Collected data
——

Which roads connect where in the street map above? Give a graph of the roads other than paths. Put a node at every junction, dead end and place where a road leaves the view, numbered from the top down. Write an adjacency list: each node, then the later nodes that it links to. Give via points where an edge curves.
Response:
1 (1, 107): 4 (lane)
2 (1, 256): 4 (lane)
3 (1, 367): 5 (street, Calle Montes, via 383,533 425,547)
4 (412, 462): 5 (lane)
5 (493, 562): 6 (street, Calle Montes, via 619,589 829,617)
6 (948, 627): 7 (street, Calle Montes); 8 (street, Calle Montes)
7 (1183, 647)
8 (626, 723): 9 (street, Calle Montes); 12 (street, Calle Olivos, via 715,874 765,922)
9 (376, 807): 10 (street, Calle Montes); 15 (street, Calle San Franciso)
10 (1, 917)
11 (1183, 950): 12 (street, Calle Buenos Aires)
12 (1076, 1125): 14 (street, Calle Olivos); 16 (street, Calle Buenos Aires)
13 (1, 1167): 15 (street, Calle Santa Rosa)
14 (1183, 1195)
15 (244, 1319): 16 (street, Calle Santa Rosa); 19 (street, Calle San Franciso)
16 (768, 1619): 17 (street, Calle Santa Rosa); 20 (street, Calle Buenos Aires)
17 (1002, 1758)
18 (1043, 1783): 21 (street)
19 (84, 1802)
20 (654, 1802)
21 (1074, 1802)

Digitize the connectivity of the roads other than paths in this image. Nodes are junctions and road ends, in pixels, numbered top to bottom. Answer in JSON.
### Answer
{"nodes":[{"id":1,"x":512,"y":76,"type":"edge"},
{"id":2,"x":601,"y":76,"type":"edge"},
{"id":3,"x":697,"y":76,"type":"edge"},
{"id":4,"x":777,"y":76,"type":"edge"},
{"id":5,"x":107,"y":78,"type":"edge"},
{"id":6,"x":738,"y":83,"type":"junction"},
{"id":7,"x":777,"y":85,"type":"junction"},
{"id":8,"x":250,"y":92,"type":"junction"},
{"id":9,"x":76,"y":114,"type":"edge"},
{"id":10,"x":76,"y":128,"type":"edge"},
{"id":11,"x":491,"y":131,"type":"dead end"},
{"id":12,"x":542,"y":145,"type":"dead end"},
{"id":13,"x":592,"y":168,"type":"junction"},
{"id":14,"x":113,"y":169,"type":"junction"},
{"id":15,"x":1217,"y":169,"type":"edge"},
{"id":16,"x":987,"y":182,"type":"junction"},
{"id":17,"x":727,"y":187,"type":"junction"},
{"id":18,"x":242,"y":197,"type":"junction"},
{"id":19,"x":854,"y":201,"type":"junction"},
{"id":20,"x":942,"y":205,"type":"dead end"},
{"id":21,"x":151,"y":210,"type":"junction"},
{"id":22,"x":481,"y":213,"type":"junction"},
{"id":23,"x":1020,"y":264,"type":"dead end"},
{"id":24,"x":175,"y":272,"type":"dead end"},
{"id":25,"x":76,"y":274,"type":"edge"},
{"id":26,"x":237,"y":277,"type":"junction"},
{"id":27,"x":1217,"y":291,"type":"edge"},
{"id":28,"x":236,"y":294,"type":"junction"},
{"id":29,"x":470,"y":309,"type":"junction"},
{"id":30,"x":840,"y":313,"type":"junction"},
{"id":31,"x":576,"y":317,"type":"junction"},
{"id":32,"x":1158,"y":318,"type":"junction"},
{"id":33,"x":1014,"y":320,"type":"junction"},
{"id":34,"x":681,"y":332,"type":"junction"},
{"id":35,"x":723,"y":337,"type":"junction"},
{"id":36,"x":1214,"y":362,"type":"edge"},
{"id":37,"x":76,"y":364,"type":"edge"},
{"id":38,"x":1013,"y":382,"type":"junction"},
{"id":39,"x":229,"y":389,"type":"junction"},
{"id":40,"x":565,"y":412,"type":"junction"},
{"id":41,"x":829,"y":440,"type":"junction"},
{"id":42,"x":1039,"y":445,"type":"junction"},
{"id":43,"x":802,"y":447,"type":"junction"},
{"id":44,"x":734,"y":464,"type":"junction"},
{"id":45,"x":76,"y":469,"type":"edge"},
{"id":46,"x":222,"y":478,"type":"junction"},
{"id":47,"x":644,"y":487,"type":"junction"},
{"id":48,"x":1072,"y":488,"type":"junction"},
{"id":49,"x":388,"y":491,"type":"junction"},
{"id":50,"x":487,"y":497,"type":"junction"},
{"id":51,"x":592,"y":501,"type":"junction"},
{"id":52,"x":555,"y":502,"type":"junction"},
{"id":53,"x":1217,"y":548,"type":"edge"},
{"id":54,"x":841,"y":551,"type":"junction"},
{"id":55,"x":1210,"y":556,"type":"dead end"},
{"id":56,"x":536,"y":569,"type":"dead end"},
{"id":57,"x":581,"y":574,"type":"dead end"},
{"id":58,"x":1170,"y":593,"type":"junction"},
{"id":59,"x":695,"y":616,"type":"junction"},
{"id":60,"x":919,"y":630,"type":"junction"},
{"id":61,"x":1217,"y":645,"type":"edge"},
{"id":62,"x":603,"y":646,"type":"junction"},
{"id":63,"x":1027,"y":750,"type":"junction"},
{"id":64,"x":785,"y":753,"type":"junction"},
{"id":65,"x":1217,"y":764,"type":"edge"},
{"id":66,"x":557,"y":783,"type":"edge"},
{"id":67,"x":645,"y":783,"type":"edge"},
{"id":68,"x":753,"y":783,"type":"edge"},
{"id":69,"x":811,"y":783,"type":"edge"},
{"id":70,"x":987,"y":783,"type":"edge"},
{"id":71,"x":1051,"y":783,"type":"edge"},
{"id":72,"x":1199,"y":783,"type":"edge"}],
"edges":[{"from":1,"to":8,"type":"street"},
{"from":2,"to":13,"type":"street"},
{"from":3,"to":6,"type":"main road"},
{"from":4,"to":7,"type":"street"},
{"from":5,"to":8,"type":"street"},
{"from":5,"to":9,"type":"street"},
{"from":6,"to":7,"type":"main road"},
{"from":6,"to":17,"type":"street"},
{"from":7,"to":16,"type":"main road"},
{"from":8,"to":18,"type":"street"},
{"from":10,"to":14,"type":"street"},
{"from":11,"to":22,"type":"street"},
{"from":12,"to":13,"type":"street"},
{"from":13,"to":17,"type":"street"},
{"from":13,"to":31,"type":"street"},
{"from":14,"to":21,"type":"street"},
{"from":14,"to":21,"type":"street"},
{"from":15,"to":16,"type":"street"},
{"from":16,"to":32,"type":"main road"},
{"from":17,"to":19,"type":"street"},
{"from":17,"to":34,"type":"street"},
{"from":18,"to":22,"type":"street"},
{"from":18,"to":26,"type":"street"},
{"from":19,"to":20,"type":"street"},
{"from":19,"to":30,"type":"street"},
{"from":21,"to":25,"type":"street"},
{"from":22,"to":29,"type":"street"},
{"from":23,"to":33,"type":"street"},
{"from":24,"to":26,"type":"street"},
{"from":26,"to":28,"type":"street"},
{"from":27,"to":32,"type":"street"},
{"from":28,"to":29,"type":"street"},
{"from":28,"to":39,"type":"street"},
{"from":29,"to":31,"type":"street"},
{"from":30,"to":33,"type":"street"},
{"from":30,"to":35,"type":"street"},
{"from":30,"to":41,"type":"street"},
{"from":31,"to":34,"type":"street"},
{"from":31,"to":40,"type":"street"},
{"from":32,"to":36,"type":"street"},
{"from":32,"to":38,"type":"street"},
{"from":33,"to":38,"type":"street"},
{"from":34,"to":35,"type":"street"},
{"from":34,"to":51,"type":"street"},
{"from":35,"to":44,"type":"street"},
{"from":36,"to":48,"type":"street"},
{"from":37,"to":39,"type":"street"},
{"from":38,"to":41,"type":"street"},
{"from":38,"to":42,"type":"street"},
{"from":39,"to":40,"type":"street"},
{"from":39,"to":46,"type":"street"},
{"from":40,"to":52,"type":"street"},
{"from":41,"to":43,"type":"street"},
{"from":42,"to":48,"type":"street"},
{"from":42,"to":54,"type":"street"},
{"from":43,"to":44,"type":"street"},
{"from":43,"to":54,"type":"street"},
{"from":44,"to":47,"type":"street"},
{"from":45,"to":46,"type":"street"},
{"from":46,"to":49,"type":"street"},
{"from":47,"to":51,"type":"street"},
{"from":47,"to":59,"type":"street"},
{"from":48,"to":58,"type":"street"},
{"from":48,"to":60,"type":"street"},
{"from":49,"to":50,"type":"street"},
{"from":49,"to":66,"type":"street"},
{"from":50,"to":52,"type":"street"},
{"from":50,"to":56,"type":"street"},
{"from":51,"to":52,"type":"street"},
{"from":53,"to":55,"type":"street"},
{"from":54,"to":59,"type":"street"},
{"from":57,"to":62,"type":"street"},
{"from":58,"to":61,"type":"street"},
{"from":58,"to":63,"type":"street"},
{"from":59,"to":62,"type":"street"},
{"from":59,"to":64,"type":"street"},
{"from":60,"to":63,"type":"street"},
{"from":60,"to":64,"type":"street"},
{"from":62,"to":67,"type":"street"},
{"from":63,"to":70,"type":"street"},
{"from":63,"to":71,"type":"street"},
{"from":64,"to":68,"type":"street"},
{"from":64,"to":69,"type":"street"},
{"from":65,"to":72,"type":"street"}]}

——

Task directions. Check the entries above for the word "other" and copy every line where it turns up.

Written reply.
Which roads connect where in the street map above? Give a graph of the roads other than paths. Put a node at every junction, dead end and place where a road leaves the view, numbered from the top down. Write an adjacency list: each node, then the later nodes that it links to. Give via points where an edge curves.
Digitize the connectivity of the roads other than paths in this image. Nodes are junctions and road ends, in pixels, numbered top to bottom. Answer in JSON.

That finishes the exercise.